China is the engine of that anxiety. Its economy, its factories and its growing military have turned the old assumption of American primacy into something that must be argued rather than taken for granted. For the first time since the Soviet collapse, Washington faces a competitor with the size and ambition to contest it across every domain at once, from trade to technology to the seas around Asia.

The strengths that do not show up in the mood

And yet relative decline is not the same as collapse. Beneath the gloom, the United States still holds a hand few countries could dream of. It leads the race in artificial intelligence, the technology most likely to define economic and military power for the next generation. Its universities still draw the world's talent, its companies still set the terms of the digital economy, and the dollar remains the currency the planet cannot do without.

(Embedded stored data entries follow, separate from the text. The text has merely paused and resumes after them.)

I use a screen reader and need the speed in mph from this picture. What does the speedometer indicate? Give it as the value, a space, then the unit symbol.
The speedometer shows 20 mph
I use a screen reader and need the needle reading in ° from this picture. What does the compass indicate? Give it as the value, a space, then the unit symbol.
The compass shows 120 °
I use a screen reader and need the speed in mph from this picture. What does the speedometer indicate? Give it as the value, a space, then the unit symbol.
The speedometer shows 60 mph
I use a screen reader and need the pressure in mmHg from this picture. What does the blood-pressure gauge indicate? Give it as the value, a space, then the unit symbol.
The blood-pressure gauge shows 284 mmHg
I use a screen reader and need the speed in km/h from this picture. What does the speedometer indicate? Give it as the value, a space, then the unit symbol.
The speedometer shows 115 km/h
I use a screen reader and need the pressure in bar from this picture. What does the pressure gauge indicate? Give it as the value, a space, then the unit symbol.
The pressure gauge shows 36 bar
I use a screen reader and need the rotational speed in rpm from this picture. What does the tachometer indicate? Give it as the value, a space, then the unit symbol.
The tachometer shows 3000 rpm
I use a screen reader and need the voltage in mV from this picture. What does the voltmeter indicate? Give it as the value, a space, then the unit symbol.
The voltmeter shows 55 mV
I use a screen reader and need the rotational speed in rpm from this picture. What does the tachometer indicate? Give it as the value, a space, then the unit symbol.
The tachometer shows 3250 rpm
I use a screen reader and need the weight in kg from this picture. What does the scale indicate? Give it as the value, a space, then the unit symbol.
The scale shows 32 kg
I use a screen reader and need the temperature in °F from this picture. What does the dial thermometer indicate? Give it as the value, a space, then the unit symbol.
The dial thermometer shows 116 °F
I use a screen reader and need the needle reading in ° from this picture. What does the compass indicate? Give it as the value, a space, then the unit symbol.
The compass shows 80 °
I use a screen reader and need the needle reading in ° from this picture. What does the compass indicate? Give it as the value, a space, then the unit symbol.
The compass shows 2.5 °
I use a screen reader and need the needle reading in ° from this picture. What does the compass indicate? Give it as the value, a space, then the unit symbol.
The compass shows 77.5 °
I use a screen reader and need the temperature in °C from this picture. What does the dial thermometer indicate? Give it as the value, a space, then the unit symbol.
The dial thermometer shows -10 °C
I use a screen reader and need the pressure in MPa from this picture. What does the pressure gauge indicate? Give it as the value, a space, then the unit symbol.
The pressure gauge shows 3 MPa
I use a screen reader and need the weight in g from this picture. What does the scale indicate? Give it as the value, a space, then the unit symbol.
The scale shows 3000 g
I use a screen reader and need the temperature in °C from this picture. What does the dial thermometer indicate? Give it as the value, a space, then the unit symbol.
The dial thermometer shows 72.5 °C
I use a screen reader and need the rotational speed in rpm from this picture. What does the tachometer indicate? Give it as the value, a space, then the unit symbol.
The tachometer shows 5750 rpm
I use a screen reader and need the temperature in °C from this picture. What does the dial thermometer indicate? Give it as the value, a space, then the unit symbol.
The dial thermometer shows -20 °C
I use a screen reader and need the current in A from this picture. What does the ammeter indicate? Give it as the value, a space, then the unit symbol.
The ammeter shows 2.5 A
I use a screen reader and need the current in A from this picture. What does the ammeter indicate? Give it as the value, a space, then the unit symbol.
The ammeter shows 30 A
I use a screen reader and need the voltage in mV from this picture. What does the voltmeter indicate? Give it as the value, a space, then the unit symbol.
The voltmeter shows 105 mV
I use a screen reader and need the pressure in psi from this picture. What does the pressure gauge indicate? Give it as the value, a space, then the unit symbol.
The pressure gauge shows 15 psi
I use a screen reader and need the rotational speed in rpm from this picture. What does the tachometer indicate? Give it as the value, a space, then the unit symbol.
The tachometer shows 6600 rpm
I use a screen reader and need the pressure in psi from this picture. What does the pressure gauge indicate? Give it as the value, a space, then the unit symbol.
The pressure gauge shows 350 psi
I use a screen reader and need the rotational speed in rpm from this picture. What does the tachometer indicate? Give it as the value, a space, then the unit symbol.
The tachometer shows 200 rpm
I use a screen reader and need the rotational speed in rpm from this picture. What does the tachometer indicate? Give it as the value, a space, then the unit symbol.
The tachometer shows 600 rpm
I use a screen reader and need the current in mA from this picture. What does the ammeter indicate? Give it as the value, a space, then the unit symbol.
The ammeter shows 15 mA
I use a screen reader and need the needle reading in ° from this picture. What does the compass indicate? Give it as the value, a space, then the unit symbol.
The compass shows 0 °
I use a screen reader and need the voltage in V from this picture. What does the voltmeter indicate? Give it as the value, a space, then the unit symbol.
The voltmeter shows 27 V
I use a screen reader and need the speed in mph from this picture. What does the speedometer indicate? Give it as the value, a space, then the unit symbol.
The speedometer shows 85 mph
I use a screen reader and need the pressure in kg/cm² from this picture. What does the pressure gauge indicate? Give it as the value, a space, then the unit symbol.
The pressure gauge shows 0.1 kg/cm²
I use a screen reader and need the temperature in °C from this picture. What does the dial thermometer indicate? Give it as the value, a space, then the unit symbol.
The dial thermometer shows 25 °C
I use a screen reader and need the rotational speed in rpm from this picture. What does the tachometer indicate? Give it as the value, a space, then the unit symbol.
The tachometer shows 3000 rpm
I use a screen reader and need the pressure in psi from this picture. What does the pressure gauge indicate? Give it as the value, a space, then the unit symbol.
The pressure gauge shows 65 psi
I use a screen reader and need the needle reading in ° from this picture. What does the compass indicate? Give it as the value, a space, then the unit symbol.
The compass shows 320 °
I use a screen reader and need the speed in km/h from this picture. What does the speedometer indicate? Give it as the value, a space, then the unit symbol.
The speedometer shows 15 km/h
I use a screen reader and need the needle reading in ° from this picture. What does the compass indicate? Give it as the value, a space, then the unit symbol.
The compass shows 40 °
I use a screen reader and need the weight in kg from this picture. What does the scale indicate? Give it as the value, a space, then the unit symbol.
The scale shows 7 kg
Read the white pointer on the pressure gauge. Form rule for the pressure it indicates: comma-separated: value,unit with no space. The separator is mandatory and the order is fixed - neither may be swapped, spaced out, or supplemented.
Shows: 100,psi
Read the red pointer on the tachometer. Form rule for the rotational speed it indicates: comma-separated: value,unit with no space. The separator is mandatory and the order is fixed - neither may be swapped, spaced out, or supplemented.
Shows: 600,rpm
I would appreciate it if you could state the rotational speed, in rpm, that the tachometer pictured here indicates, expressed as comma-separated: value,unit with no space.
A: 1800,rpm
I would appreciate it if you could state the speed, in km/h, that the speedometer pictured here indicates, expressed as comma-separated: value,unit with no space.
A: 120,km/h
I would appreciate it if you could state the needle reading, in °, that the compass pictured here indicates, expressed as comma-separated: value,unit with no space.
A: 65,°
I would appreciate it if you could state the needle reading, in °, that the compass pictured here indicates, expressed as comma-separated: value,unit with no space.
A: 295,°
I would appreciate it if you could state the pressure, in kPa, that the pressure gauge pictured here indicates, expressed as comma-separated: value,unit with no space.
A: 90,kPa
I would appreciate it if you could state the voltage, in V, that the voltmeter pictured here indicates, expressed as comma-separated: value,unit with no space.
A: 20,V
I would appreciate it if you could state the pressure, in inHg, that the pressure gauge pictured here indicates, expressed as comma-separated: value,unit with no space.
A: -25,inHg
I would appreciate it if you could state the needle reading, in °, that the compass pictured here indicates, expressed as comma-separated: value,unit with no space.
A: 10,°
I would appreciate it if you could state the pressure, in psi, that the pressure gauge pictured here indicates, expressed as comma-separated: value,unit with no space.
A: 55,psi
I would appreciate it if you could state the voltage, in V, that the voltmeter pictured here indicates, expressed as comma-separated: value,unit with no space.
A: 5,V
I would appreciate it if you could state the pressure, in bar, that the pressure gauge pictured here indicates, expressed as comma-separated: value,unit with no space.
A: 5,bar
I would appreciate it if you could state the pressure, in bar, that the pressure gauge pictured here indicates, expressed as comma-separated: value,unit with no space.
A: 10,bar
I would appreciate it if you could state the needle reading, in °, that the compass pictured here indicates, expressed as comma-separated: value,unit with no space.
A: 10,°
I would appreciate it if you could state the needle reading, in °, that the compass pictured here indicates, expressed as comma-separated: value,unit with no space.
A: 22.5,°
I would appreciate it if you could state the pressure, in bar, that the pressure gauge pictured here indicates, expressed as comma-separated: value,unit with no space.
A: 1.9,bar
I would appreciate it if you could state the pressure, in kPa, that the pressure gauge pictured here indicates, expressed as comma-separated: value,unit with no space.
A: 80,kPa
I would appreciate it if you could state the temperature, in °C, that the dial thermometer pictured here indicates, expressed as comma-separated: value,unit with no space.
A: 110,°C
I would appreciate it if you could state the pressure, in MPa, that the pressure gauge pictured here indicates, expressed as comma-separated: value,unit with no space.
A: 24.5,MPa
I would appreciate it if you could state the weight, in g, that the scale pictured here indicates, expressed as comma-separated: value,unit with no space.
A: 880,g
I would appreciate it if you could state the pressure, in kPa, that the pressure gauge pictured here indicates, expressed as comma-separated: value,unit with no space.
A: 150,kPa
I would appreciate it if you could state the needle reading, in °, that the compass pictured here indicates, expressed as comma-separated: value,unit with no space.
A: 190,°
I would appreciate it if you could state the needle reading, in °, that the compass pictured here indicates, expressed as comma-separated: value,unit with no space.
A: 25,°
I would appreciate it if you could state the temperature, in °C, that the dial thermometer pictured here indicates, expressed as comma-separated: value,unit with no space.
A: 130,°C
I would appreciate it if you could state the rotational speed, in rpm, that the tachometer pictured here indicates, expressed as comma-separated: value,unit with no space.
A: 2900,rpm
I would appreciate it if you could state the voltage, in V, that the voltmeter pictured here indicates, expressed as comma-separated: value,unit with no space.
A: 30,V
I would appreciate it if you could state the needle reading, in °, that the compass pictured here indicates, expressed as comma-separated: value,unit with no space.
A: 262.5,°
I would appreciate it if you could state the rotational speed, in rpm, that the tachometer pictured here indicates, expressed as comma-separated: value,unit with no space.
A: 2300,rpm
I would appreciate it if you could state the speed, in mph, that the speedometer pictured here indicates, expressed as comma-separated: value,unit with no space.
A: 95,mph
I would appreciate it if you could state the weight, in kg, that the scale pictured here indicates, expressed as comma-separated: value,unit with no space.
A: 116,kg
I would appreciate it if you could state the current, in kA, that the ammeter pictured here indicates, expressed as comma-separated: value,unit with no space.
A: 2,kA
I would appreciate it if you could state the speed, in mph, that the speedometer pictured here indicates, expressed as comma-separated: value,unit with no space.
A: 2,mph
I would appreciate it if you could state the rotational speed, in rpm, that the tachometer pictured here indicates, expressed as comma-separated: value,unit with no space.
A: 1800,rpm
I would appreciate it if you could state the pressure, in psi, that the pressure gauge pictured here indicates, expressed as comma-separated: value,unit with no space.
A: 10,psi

There is also the harder to measure asset of attraction. For all the damage of recent years, America's culture, its openness and its capacity to reinvent itself continue to pull people and ideas toward it in a way no authoritarian rival has managed. A country that can still absorb the ambitious from everywhere carries an advantage that never shows up in a table of growth rates, and one that time tends to compound rather than erode.

Decline, if it comes, is far more likely to be chosen than imposed.

A wound that would be self-inflicted

The real danger, on this reading, is not that China overtakes America but that America trips over itself. The gravest strategic errors of the past decades have been unforced ones, above all the long failure of successive administrations to take the rise of Chinese power seriously until it was far advanced. A great power rarely falls because a rival pushes it. It falls because it stops watching its own feet.

The list of self-inflicted risks is long. Political division that paralyses decision making. A retreat from the alliances that multiply American strength. A drift toward protectionism that trades openness for a false sense of safety. Each of these is a choice, and each would do more to hasten a fall than anything an adversary could engineer from outside.

Destiny is not a schedule

History offers no fixed timetable for the end of a great power. Empires do fade, but they do so at wildly different speeds and for reasons that are rarely purely economic. The comforting story of inevitable decline, in which every superpower slides gently off its perch, flatters those who would rather not confront the specific, avoidable mistakes that actually bring nations low.

For the United States the message of its 250th year is therefore double edged. The declinists are right that the age of unchallenged dominance is over, and that a genuine competitor now shares the stage. But they are wrong to treat the outcome as settled. A superpower this young still has the resources, and the years, to shape what comes next. Whether it does will depend far less on China than on the choices America makes about itself.